Из века в век, из поколения в поколение повторяются сходные ситуации: мужчины, приндалежащие к одному какому-то народу, любят женщин, которые к нему же и относятся. Конечно, бывает обмен с другими народами. Но в результат множится народ: иногда тот же самый, иногда новый…
Человечество — продукт глобальной любви народов к самим себе, и к другим. Говоря о народе, мы понимаем под ним не какую-либо абстракцию, но упругую и конкретную эротическую реальность. Мы постоянно ставим перед собой серьезные вопросы. О народе и себе. О своем народе и себе. Как я к нему отношусь? Откуда этот народ взялся? Каким пропишет свое будущее? Мы должны чувствовать его за нашими спинами, в нашей крови, в наших генах. Он в наших внутренностях и вокруг нас. Мы же являемся только священными передатчиками энергии нашего народа в будущее.
Народ идет. Он стоит за нами. Но он идет через нас. И он подталкивает нас к любви, к тому, чтобы еще поколения русских евразийских людей появлялись в мир и несли это фундаментальное чувство любви.
Русское тело
Почему народ — это абсолютное, главное, центральное, первое и последнее понятие евразийской философии? Потому, что он, как любовь, дает человеку всё: внешность, жизнь, язык, культуру. Всё, что мы имеем — от формы глаз и ушей, черепа до строения скелета, — сформировано любовью наших предков, т. е. народом.
Поток народной любви дал нам нашу телесность. Мы лишь эпизод в этом народном теле, которое предшествует нам в лице коллективного тела предков, соприсутствующем, кроме того, и в виде других русских людей. И когда один из нас задумывается о другом русском, он чувствует матрицу народа, общую телесность, принадлежность к ней и свою собственную в ней со-растворенность. Эта же телесность передается через нас в завтра. Мы носим в себе зародыши будущей русской телесности таким же образом, как человеческое тело, по учениям православных старцев, несет в себе зародыш тела воскресения, «тела славы». Это вертикальная религиозная перспектива. Но фундаментом, цоколем евразийской философии, базовым элементом и основным смыслом является именно народ.
Как всеобщая телесность, он передает себя в будущее, покоряет время, историю и пространство. Народ дает нам тело, и это всеобщее, а не конкретное, частное русское тело. Частичка его дается нам в аренду, на время. Сегодня мы его имеем, а потом нет. Ведь было время, когда мы его не имели. И мы снова его отдаем, когда подходит роковая черта, или внезапный инцидент обрывает нашу жизнь, — вот тела и нет. А народ есть — до нашего рождения и после нашей смерти; значит, он есть всегда. И относительность нашего индивидуального тела меркнет перед лицом абсолютной, вечной и бесконечной телесности собственного народа. Народ — это глобальное общее тело и абсолютная ценность.
════════════════════
**ВОПРОСЫ ПО МАТЕРИАЛУ:**
1. Перечислите все определения, которыми текст о народе и русском теле характеризует понятие народа в вопросе, открывающем раздел «Русское тело».
2. Замените «reliable» на «dependable» в строках записей, начиная со строки с «SREELAKSHMY SREEKUMAR» и до конца записей, ничего больше не меняя. Приведите только эти строки.

**ИСХОДНЫЕ ДАННЫЕ:**
════════════════════
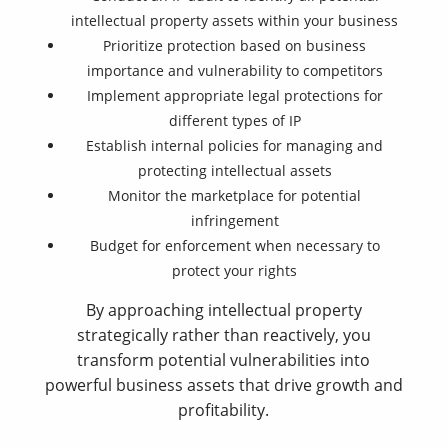
intellectual property assets within your business
Prioritize protection based on business
importance and vulnerability to competitors
Implement appropriate legal protections for
different types of IP
Establish internal policies for managing and
protecting intellectual assets
Monitor the marketplace for potential
infringement
Budget for enforcement when necessary to
protect your rights
By approaching intellectual property
strategically rather than reactively, you
transform potential vulnerabilities into
powerful business assets that drive growth and
profitability.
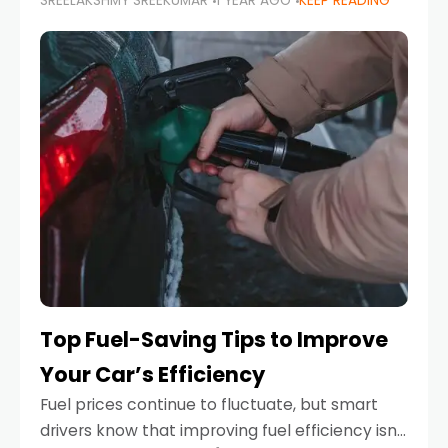
SREELAKSHMY SREEKUMAR
1 YEAR AGO
KEEP READING
unexpected engine failure or a weather
emergency. While modern vehicles are
designed to be reliable,
Top Fuel-Saving Tips to Improve
Your Car’s Efficiency
Fuel prices continue to fluctuate, but smart
drivers know that improving fuel efficiency isn’t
════════════════════
**РЕЗУЛЬТАТЫ ЗАДАНИЙ:**
1. абсолютное, главное, центральное, первое, последнее

2.
SREELAKSHMY SREEKUMAR
1 YEAR AGO
KEEP READING
unexpected engine failure or a weather
emergency. While modern vehicles are
designed to be dependable,
Top Fuel-Saving Tips to Improve
Your Car’s Efficiency
Fuel prices continue to fluctuate, but smart
drivers know that improving fuel efficiency isn’t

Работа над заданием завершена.